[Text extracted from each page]
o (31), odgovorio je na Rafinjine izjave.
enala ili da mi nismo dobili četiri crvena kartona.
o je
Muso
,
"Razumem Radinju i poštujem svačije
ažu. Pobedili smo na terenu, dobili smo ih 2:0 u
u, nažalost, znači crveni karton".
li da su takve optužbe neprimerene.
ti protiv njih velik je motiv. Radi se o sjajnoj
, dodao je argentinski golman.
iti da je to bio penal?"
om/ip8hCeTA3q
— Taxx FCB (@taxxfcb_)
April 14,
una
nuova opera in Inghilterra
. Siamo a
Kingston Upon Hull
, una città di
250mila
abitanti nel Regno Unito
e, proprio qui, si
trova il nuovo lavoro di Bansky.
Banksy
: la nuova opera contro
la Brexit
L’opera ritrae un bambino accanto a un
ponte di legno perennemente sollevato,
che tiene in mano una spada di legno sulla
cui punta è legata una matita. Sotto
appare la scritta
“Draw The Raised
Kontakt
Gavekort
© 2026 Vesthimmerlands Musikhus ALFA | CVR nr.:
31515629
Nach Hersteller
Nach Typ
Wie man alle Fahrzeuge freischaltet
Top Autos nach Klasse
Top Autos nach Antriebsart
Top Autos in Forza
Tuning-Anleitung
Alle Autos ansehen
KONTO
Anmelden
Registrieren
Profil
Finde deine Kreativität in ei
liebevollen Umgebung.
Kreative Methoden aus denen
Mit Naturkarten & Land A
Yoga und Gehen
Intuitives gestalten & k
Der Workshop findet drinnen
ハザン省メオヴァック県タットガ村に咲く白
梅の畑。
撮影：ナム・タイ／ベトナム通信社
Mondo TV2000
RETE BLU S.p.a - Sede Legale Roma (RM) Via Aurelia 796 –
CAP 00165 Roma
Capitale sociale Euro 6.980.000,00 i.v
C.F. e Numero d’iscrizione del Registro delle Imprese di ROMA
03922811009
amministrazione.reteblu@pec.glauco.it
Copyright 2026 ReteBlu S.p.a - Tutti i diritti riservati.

● WORK REQUIRED:
Return every line of the material above, character for character, in its original order.

● EXERCISE RESPONSE:
o (31), odgovorio je na Rafinjine izjave.
enala ili da mi nismo dobili četiri crvena kartona.
o je
Muso
,
"Razumem Radinju i poštujem svačije
ažu. Pobedili smo na terenu, dobili smo ih 2:0 u
u, nažalost, znači crveni karton".
li da su takve optužbe neprimerene.
ti protiv njih velik je motiv. Radi se o sjajnoj
, dodao je argentinski golman.
iti da je to bio penal?"
om/ip8hCeTA3q
— Taxx FCB (@taxxfcb_)
April 14,
una
nuova opera in Inghilterra
. Siamo a
Kingston Upon Hull
, una città di
250mila
abitanti nel Regno Unito
e, proprio qui, si
trova il nuovo lavoro di Bansky.
Banksy
: la nuova opera contro
la Brexit
L’opera ritrae un bambino accanto a un
ponte di legno perennemente sollevato,
che tiene in mano una spada di legno sulla
cui punta è legata una matita. Sotto
appare la scritta
“Draw The Raised
Kontakt
Gavekort
© 2026 Vesthimmerlands Musikhus ALFA | CVR nr.:
31515629
Nach Hersteller
Nach Typ
Wie man alle Fahrzeuge freischaltet
Top Autos nach Klasse
Top Autos nach Antriebsart
Top Autos in Forza
Tuning-Anleitung
Alle Autos ansehen
KONTO
Anmelden
Registrieren
Profil
Finde deine Kreativität in ei
liebevollen Umgebung.
Kreative Methoden aus denen
Mit Naturkarten & Land A
Yoga und Gehen
Intuitives gestalten & k
Der Workshop findet drinnen
ハザン省メオヴァック県タットガ村に咲く白
梅の畑。
撮影：ナム・タイ／ベトナム通信社
Mondo TV2000
RETE BLU S.p.a - Sede Legale Roma (RM) Via Aurelia 796 –
CAP 00165 Roma
Capitale sociale Euro 6.980.000,00 i.v
C.F. e Numero d’iscrizione del Registro delle Imprese di ROMA
03922811009
amministrazione.reteblu@pec.glauco.it
Copyright 2026 ReteBlu S.p.a - Tutti i diritti riservati.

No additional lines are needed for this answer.